[Start of Attachment]
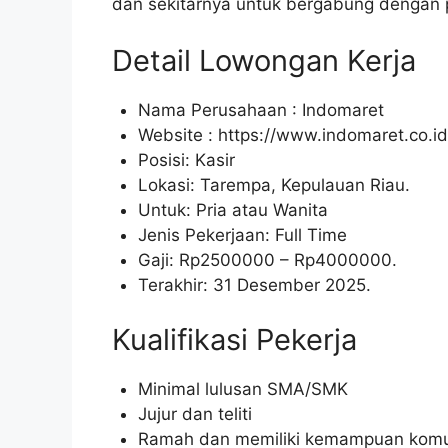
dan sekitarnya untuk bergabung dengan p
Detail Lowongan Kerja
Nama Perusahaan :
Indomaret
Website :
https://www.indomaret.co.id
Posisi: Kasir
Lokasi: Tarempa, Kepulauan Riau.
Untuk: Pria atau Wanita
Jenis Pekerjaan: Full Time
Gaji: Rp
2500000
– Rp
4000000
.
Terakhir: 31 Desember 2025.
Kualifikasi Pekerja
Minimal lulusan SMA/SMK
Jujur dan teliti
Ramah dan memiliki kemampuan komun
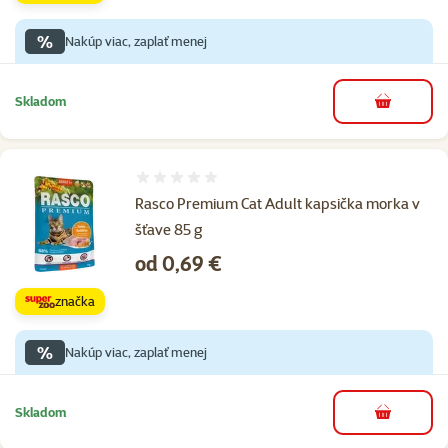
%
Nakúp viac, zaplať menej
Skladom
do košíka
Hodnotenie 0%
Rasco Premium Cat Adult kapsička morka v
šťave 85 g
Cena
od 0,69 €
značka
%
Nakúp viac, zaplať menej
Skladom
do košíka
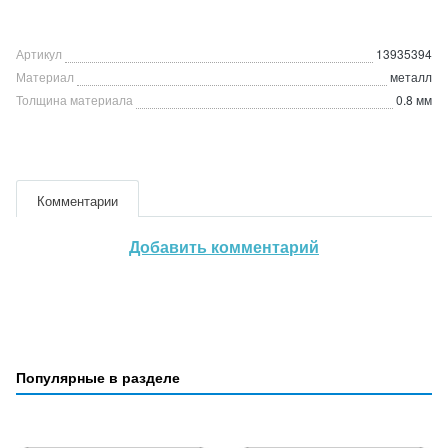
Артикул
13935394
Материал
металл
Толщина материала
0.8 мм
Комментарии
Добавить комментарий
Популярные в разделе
[End of Attachment]
■ ABOUT THIS TASK: Can you give the text of all the records again with "Kasir" replaced by "Pramuniaga" and everything else unchanged, leaving the pictures out?

■ ANSWER SECTION:
dan sekitarnya untuk bergabung dengan p
Detail Lowongan Kerja
Nama Perusahaan :
Indomaret
Website :
https://www.indomaret.co.id
Posisi: Pramuniaga
Lokasi: Tarempa, Kepulauan Riau.
Untuk: Pria atau Wanita
Jenis Pekerjaan: Full Time
Gaji: Rp
2500000
– Rp
4000000
.
Terakhir: 31 Desember 2025.
Kualifikasi Pekerja
Minimal lulusan SMA/SMK
Jujur dan teliti
Ramah dan memiliki kemampuan komun
%
Nakúp viac, zaplať menej
Skladom
do košíka
Hodnotenie 0%
Rasco Premium Cat Adult kapsička morka v
šťave 85 g
Cena
od 0,69 €
značka
%
Nakúp viac, zaplať menej
Skladom
do košíka
Артикул
13935394
Материал
металл
Толщина материала
0.8 мм
Комментарии
Добавить комментарий
Популярные в разделе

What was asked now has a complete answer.